*Raw data*.
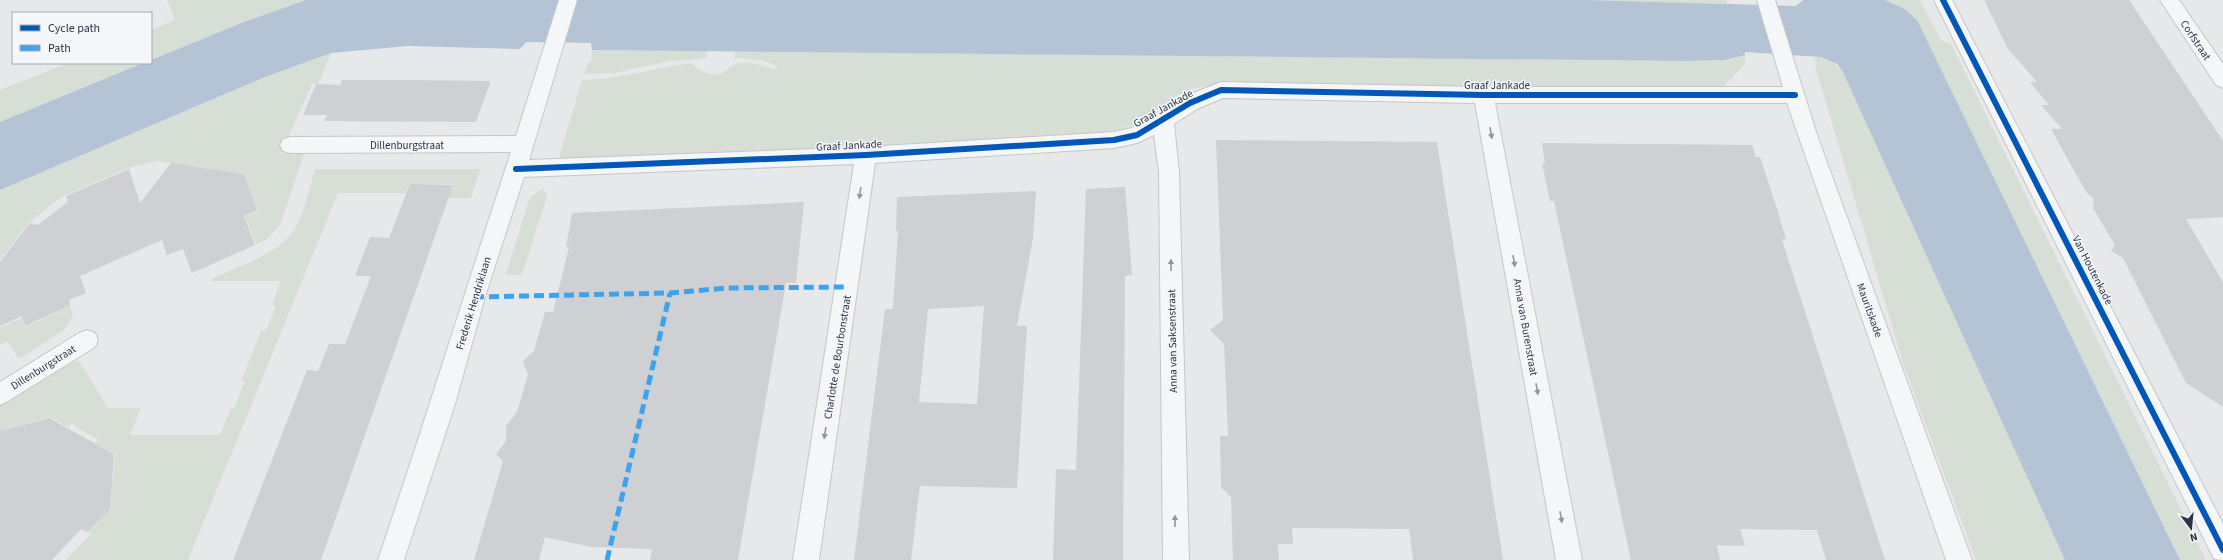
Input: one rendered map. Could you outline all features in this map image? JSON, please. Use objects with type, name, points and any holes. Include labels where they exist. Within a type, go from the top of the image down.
[{"type":"street","name":"Frederik Hendriklaan","points":[[391,560],[443,404],[474,297],[524,144],[568,0]]},
{"type":"street","name":"Mauritskade","points":[[1766,0],[1807,136],[1959,560]]},
{"type":"street","name":"Van Houtenkade","points":[[1943,0],[2223,550]]},
{"type":"street","name":"Corfstraat","points":[[2169,0],[2223,80]]},
{"type":"street","name":"Graaf Jankade","points":[[516,169],[866,155],[1114,140],[1137,135],[1162,122],[1190,103],[1221,90],[1484,95],[1795,95]]},
{"type":"street","name":"Anna van Burenstraat","points":[[1484,95],[1569,560]]},
{"type":"street","name":"Anna van Saksenstraat","points":[[1162,122],[1169,172],[1176,560]]},
{"type":"street","name":"Dillenburgstraat","points":[[290,145],[524,144]]},
{"type":"street","name":"Charlotte de Bourbonstraat","points":[[806,560],[866,155]]},
{"type":"street","name":"Dillenburgstraat","points":[[0,394],[86,340]]},
{"type":"shaded area","points":[[167,0],[306,0],[244,22],[152,60],[152,30],[175,20]]},
{"type":"shaded area","points":[[1584,0],[1726,0],[1728,4]]},
{"type":"shaded area","points":[[1885,0],[1920,0],[1941,40],[1951,44],[2206,560],[2180,560],[1917,20],[1891,2]]},
{"type":"shaded area","points":[[592,50],[707,51],[706,58],[670,61],[614,73],[584,74],[588,63],[591,62]]},
{"type":"shaded area","points":[[736,51],[1686,61],[1725,60],[1745,55],[1745,64],[1722,88],[1225,84],[1194,88],[1178,95],[1135,124],[1114,132],[1088,136],[563,160],[559,158],[582,80],[623,76],[691,63],[706,73],[715,75],[724,72],[733,65],[740,63],[754,64],[777,70],[775,65],[761,60],[734,58]]},
{"type":"shaded area","points":[[331,53],[318,84],[312,84],[281,153],[304,154],[280,225],[266,240],[256,244],[245,217],[258,210],[249,189],[240,193],[224,171],[157,161],[131,167],[65,195],[29,223],[0,260],[0,190],[265,77]]},
{"type":"shaded area","points":[[1815,56],[1829,59],[1842,70],[2065,560],[1976,560],[1904,366],[1816,69]]},
{"type":"shaded area","points":[[65,64],[141,64],[0,122],[0,90]]},
{"type":"shaded area","points":[[315,169],[480,169],[471,198],[449,198],[453,184],[409,184],[406,193],[338,193],[188,560],[66,560],[91,534],[89,532],[110,509],[115,454],[95,443],[98,440],[72,424],[68,427],[49,417],[0,431],[0,406],[69,362],[79,361],[108,408],[141,408],[130,435],[220,435],[231,408],[234,408],[245,381],[241,381],[261,331],[266,331],[276,306],[272,305],[281,281],[211,281],[213,278],[256,260],[285,241],[292,233],[300,219]]},
{"type":"shaded area","points":[[543,188],[547,196],[522,275],[506,275],[528,203],[531,197]]},
{"type":"shaded area","points":[[70,307],[73,315],[64,330],[19,359],[8,341],[0,345],[0,327],[22,318],[25,327]]},
{"type":"water","points":[[306,0],[1584,0],[1796,6],[1803,0],[1885,0],[1903,8],[1917,20],[2180,560],[2065,560],[1842,70],[1837,64],[1821,57],[1745,52],[1745,55],[1725,60],[1686,61],[592,50],[591,43],[526,42],[520,49],[408,46],[331,53],[265,77],[0,190],[0,122],[141,64],[152,64],[152,60],[244,22]]},
{"type":"building","points":[[1984,0],[2129,0],[2223,141],[2223,217],[2186,219],[2223,282],[2223,407],[2186,383],[2123,258],[2111,251],[2115,245],[2093,208],[2094,199],[2086,192],[2051,129],[2062,129],[2041,105],[2049,105],[2030,82],[2037,82],[2008,49]]},
{"type":"building","points":[[342,80],[491,81],[476,122],[324,121],[327,115],[303,115],[316,84],[340,85]]},
{"type":"building","points":[[1216,140],[1437,142],[1503,560],[1413,560],[1409,529],[1292,528],[1293,544],[1278,544],[1279,560],[1233,560],[1231,497],[1221,487],[1220,436],[1228,436],[1224,344],[1210,330],[1223,320]]},
{"type":"building","points":[[1542,143],[1752,145],[1756,157],[1760,157],[1778,212],[1786,239],[1782,240],[1885,560],[1826,560],[1817,530],[1740,529],[1745,546],[1717,545],[1720,560],[1631,560],[1554,201],[1550,201],[1542,164],[1545,164]]},
{"type":"building","points":[[171,163],[244,174],[257,210],[244,216],[255,245],[192,273],[183,249],[167,255],[162,240],[80,276],[86,293],[69,300],[70,306],[25,326],[22,316],[0,326],[0,262],[30,223],[38,225],[68,202],[66,196],[129,169],[140,203]]},
{"type":"building","points":[[410,184],[453,185],[321,560],[233,560],[307,370],[318,371],[329,344],[345,344],[371,276],[355,276],[370,237],[389,238]]},
{"type":"building","points":[[1125,187],[1132,275],[1125,276],[1123,560],[1053,560],[1056,469],[1076,470],[1086,189]]},
{"type":"building","points":[[1036,191],[1033,238],[1017,326],[1027,326],[1017,488],[920,486],[911,560],[854,560],[885,309],[893,309],[898,231],[896,231],[897,197]],"holes":[[[984,306],[977,404],[919,402],[928,309]]]},
{"type":"building","points":[[804,202],[796,283],[786,283],[738,560],[650,560],[652,549],[591,547],[545,537],[539,560],[474,560],[503,461],[496,454],[506,441],[506,426],[517,412],[528,375],[523,361],[534,351],[545,312],[553,312],[569,247],[566,247],[572,213]]},
{"type":"building","points":[[49,418],[114,454],[110,509],[88,532],[81,529],[52,560],[0,560],[0,431]]},
{"type":"marked path","points":[[474,297],[670,293],[727,288],[847,287]]},
{"type":"marked path","points":[[607,560],[670,293]]},
{"type":"cycle path","points":[[1943,0],[2223,550]]},
{"type":"cycle path","points":[[516,169],[866,155],[1114,140],[1137,135],[1163,121],[1190,103],[1221,90],[1484,95],[1795,95]]}]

*Activity*. In the records above, locate the lines holding the word "holes". Copy each of them.

*Task output*.
Input: one rendered map. Could you outline all features in this map image? JSON, please. Use objects with type, name, points and any holes. Include labels where they exist. Within a type, go from the top of the image down.
{"type":"building","points":[[1036,191],[1033,238],[1017,326],[1027,326],[1017,488],[920,486],[911,560],[854,560],[885,309],[893,309],[898,231],[896,231],[897,197]],"holes":[[[984,306],[977,404],[919,402],[928,309]]]},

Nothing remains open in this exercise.